What if I said I had the ability to begin in the next 10 years to:
  1. Unite all of the black clergy of Iowa City for the mission of serving our people
  2. Develop a financial literacy program to serve the community
  3. Build relationships between the local banks and local black businesspeople
  4. Create a collaborative network for existing organizations who reach out to the Afr. Am. community.
  5. Develop and culture exchanging experience between our community and other communities of the African Diaspora, both stateside and overseas.
  6. Help African Americans parents have a stronger presence in our public schools.
And that would be the start of it?
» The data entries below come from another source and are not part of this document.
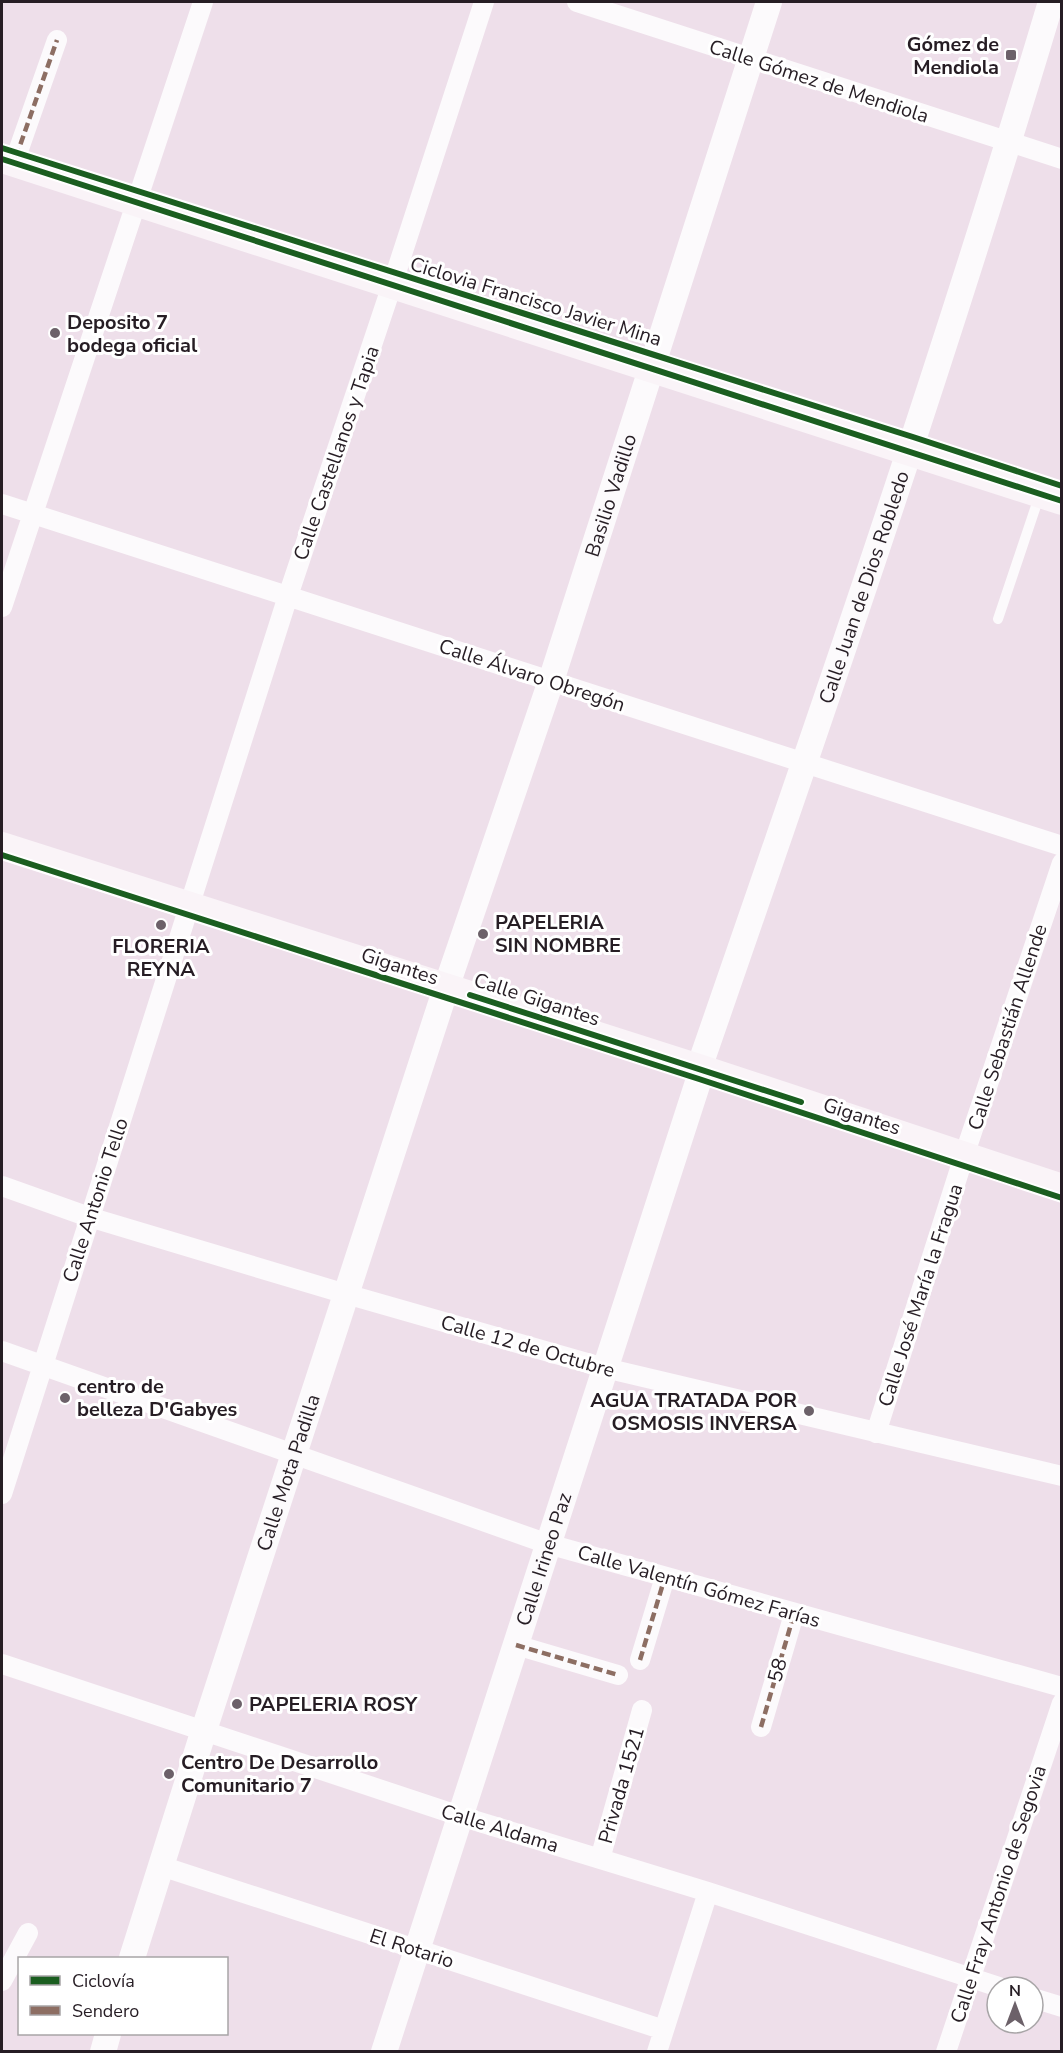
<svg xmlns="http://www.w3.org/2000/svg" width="1063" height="2053" viewBox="0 0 1063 2053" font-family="'Nunito Sans',sans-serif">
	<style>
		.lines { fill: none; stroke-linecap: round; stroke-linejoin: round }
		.service { stroke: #fcfafc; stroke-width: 10 }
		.minor { stroke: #fcfafc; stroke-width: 20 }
		.tertiary { stroke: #fcfafc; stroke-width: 26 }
		.secondary { stroke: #faf4f8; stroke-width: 28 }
		.quiet { stroke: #8d6e63; stroke-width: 4.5; stroke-dasharray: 9 4.5; stroke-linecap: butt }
		.cycleway-casing { stroke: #fff; stroke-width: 10 }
		.cycleway { stroke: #1b5e20; stroke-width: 6 }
		.poi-dot { fill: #6c6169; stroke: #fff; stroke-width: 2 }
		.labels { text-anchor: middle; stroke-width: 6; stroke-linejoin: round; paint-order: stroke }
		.poi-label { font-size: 20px; font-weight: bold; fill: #261d24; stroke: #fff; text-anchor: start }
		.street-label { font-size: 20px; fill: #261d24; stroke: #fff }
	</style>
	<rect width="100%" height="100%" fill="#eedfea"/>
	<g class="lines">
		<!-- service -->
		<path class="service" d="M998,619L1040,494"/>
		<!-- minor -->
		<path class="minor" d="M577,2L1062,159
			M14,163L57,40
			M2,504L1062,846
			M2,607L203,2
			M2,1186L89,1217L346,1294L605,1368L1062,1476
			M2,1351L548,1544L1062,1687
			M876,1433L964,1156L1062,863
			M2,1494L288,596L392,285L484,2
			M516,1645L618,1675
			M640,1660L665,1577
			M2,1664L460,1816L708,1892L999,1987
			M761,1727L794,1614
			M600,1859L642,1710
			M161,1866L664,2030
			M2,1981L28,1933
			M1033,1998L1062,2007
			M657,2052L708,1892
			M946,2052L1062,1703"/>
		<!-- tertiary -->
		<g class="tertiary">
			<path id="s1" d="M132,1958L204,1730L446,988L551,681L769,2"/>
			<path d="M103,2052L108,2034"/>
			<path id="s2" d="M384,2052L699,1079V1068C822,714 944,360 1051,2"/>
		</g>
		<!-- secondary -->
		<path class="secondary" d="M2,159L1062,501
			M2,846L699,1068L1062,1188"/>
		<!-- quiet -->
		<path class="quiet" d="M16,157L57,40
			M516,1645L618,1675
			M640,1660L665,1577
			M761,1727L794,1614"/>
		<defs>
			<path id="cycleway" d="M2,148L913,437L1062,486
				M2,159L1062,501
				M2,855L699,1079L1062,1198
				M470,995L801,1102"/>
		</defs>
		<!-- cycleway casing -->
		<use href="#cycleway" class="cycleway-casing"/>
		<!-- cycleway -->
		<use href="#cycleway" class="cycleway"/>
	</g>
	<!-- markers -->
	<g class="poi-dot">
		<rect x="1005" y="49" width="12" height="12" rx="3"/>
		<circle cx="55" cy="333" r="6"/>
		<circle cx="161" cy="925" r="6"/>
		<circle cx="483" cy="934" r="6"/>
		<circle cx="65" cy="1398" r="6"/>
		<circle cx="809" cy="1411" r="6"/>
		<circle cx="237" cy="1704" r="6"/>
		<circle cx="169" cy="1774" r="6"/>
	</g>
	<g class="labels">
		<!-- poi labels -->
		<g class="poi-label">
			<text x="999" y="51" text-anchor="end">Gómez de<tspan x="999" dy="23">Mendiola</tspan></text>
			<text x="67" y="329">Deposito 7<tspan x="67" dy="23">bodega oficial</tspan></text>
			<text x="495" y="929">PAPELERIA<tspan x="495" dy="23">SIN NOMBRE</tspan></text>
			<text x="161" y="953" text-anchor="middle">FLORERIA<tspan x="161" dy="23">REYNA</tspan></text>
			<text x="77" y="1393">centro de<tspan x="77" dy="23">belleza D'Gabyes</tspan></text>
			<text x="797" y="1407" text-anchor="end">AGUA TRATADA POR<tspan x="797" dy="23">OSMOSIS INVERSA</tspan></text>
			<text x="249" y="1711">PAPELERIA ROSY</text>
			<text x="181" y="1769">Centro De Desarrollo<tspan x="181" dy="23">Comunitario 7</tspan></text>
		</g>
		<!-- street labels -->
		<g class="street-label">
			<text transform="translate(819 81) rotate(18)" y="7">Calle Gómez de Mendiola</text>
			<text transform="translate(536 301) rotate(17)" y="7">Ciclovia Francisco Javier Mina</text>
			<text transform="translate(336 453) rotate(-71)" y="7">Calle Castellanos y Tapia</text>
			<text dy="7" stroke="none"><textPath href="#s1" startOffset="1539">Basilio Vadillo</textPath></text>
			<text dy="7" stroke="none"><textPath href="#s2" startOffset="1542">Calle Juan de Dios Robledo</textPath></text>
			<text transform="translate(532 675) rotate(18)" y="7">Calle Álvaro Obregón</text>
			<text transform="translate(400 966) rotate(18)" y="7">Gigantes</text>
			<text transform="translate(537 999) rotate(18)" y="7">Calle Gigantes</text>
			<text transform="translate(1007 1027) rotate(-72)" y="7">Calle Sebastián Allende</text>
			<text transform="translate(862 1116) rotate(18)" y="7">Gigantes</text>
			<text transform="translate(95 1200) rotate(-72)" y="7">Calle Antonio Tello</text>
			<text transform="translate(920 1295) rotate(-72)" y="7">Calle José María la Fragua</text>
			<text transform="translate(528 1346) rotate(16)" y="7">Calle 12 de Octubre</text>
			<text dy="7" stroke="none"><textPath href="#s1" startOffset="510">Calle Mota Padilla</textPath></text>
			<text dy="7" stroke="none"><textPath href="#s2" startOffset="518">Calle Irineo Paz</textPath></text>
			<text transform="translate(699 1586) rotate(16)" y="7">Calle Valentín Gómez Farías</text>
			<text transform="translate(777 1670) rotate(-74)" y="7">58</text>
			<text transform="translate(621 1785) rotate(-74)" y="7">Privada 1521</text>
			<text transform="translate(500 1828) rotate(17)" y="7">Calle Aldama</text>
			<text transform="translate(998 1894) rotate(-72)" y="7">Calle Fray Antonio de Segovia</text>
			<text transform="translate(412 1948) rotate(18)" y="7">El Rotario</text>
		</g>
	</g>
	<!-- border -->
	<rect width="1063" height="2053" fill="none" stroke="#261d24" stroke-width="6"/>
	<!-- legend -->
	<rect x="18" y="1957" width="210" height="78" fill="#ffffff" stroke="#a8a5a7" stroke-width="1.5"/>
	<rect x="30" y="1976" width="30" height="9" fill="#1b5e20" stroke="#a8a5a7" stroke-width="1.5"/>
	<text x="72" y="1987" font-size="18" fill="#261d24">Ciclovía</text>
	<rect x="30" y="2006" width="30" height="9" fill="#8d6e63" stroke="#a8a5a7" stroke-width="1.5"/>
	<text x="72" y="2017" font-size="18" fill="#261d24">Sendero</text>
	<!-- north arrow -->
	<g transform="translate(1015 2005)"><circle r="28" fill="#ffffff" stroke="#a8a5a7" stroke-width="1.5"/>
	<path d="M0-4.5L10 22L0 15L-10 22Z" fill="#6c6169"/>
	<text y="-9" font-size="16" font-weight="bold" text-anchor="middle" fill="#261d24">N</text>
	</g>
</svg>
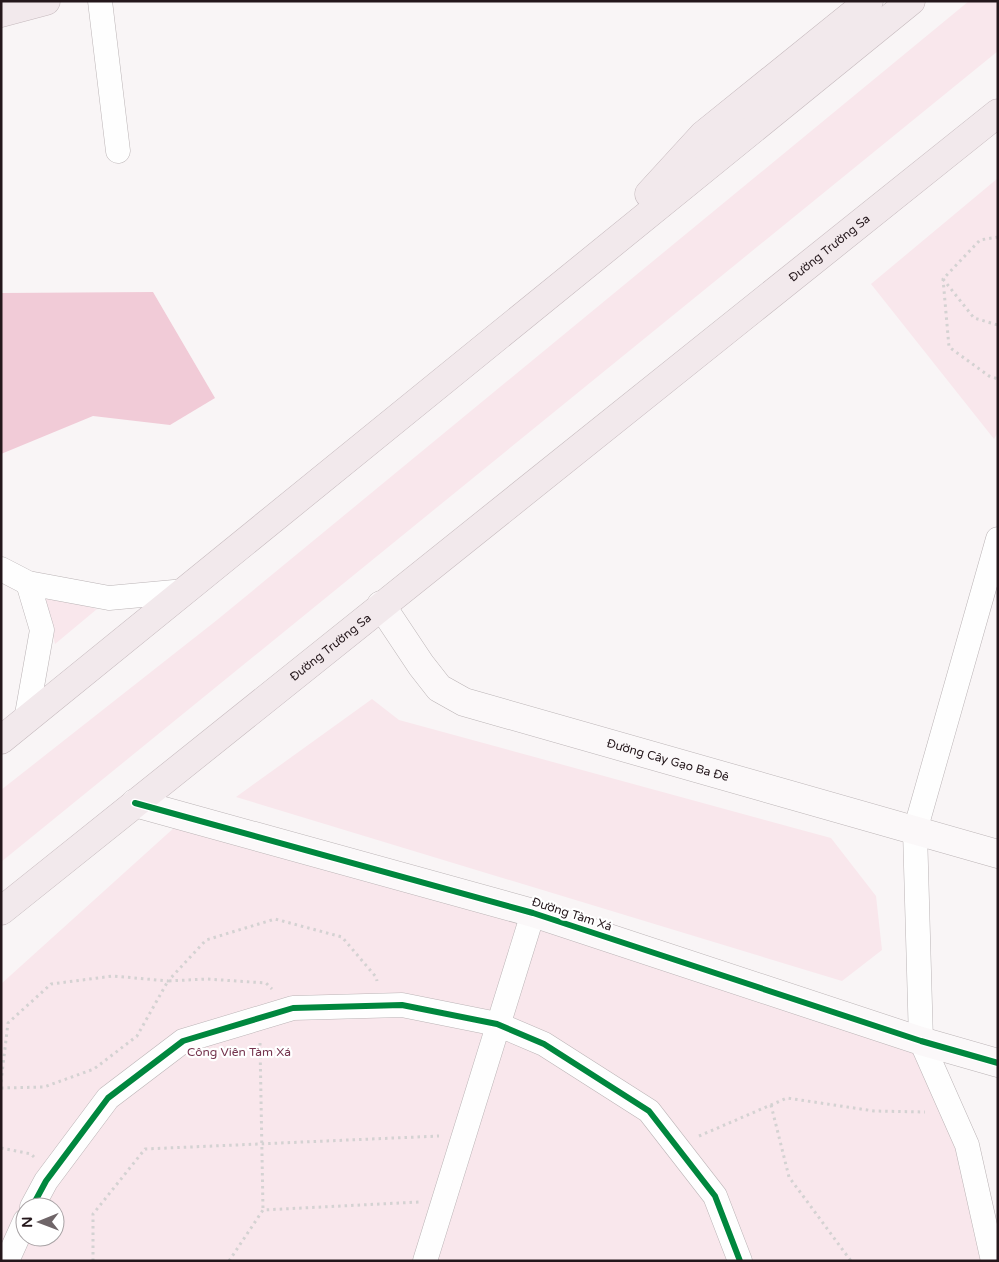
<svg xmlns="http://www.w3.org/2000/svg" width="999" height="1262" viewBox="0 0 999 1262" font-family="'Varela Round',sans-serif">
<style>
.green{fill:#f9e7ec;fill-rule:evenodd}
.water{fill:#f1cbd7}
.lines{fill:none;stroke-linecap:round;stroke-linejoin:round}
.street-casing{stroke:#bbb4b6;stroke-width:25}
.secondary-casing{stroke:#bbb4b6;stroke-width:29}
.highway-casing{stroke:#c5b9bd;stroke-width:29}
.path{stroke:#d4d2d2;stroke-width:3;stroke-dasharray:2.5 4;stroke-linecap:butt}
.street{stroke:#fefefe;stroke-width:24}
.secondary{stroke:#fbf8f9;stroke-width:28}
.highway{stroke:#f2e9ec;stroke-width:28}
.cycleway-casing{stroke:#fff;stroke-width:9}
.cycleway{stroke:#00873e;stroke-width:6}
.labels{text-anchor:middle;stroke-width:4.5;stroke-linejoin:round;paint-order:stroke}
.street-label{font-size:12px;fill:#24171b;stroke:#fff}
.park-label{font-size:12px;fill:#74334d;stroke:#fff}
</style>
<rect width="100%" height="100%" fill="#f9f5f6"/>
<path class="green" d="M969,1H998V51L1,862V790L217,620Z
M998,178V432L994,439L871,284Z
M43,595L97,609L55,644Z
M372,699L399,720L831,838L876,896L882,950L842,981L236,797Z
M186,817L921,1041L967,1145L992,1261H1V984ZM25,1207H55V1237H25Z"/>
<path class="water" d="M153,292L215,398L170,425L93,416L1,454V293Z"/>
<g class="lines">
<g class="street-casing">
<path id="street" d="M100,1L118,151
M1,569L28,583L109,598L185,591
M26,720L42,630L28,583
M32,1207L46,1181L108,1098L183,1041L293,1008L402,1005L497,1024L544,1044L649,1111L715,1196L740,1261
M7,1261L25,1221
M425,1261L533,913
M993,1261L967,1145L921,1041L915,831L998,539"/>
</g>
<g class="secondary-casing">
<g id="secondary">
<path id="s1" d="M381,605L421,665L439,688L464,702L998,854"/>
<path d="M135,803L533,913L921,1041L998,1063"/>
</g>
</g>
<g class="highway-casing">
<g id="highway">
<path d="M1,13L46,1"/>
<path d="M649,194L703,135L869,1"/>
<path d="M1,740L911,1"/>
<path id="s2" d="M1,911L998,113"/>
</g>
</g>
<path class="path" d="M998,237L980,240L943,279L949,347L989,376L998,379
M943,279L974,318L998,325
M260,1043L263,1210
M1,1082L8,1023L51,984L113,976L168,981L206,940L275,919L342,937L376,977L377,981
M1,1088L44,1087L94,1069L137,1036L168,981L207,979L266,983L272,989
M771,1105L789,1177L851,1261
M699,1136L787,1098L874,1111L925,1112
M1,1148L31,1154L34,1157
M93,1261V1214L145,1149L439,1136
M229,1261L263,1210L419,1202"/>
<use href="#street" class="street"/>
<use href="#secondary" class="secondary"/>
<use href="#highway" class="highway"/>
<g class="cycleway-casing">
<path id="cycleway" d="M135,803L533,913L921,1041L998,1063
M32,1207L46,1181L108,1098L183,1041L293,1008L402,1005L497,1024L544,1044L649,1111L715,1196L740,1261"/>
</g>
<use href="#cycleway" class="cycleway"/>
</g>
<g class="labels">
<g class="street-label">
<text dy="4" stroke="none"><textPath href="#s2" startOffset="1061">Đường Trường Sa</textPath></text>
<text dy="4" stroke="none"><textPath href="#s2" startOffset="422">Đường Trường Sa</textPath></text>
<text dy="4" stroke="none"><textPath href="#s1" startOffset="342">Đường Cây Gạo Ba Đê</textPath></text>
<text transform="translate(572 914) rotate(18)" y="4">Đường Tàm Xá</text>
</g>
<g class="park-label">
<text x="239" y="1056">Công Viên Tàm Xá</text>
</g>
</g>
<rect width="999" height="1262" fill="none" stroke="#24171b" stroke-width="5"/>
<g transform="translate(40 1222) rotate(269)"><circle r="24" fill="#ffffff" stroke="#a7a2a4"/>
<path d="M0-4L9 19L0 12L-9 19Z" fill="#6f6568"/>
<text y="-8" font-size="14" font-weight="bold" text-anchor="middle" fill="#24171b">N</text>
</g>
</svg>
I'm literary trying to believe something about myself that bigger than anything I've ever done, or have tried to do.  Not on this scale.  I'm looking at the education of my city and saying to it, "its time to take your education and transform it into wisdom..."
I think this is where I'm at.  I'm a African American man, with all of the crazy experiences I have had in my life, living in the projects of Chicago, being witnessed to by Korean Americans, going to a Korean American church, going to college in Iowa City, IA.  Living for a period of life in Atlanta.  Being married in a bi-racial marriage with a bi-racial child.  Ministering to college students for the past 8, going on 9 years. My heart aches, and my lungs burn for the transformation and change that could hold ramifications at the level of transforming a city. But am I the right person.  What limits me from thinking that I can do this, actual limitations, or just the limitations I've set upon myself? Wow...

Education without the applicable experience to harness is still another form of ignorance in my opinion.  If all our city wants is to be educated about others, about Blacks, without the necessary step that moves knowledge towards wisdom, we will continue to move progressive backwards, where our technology will be further ahead, but our ability to love our fellow brother and sister will remain rudimentary.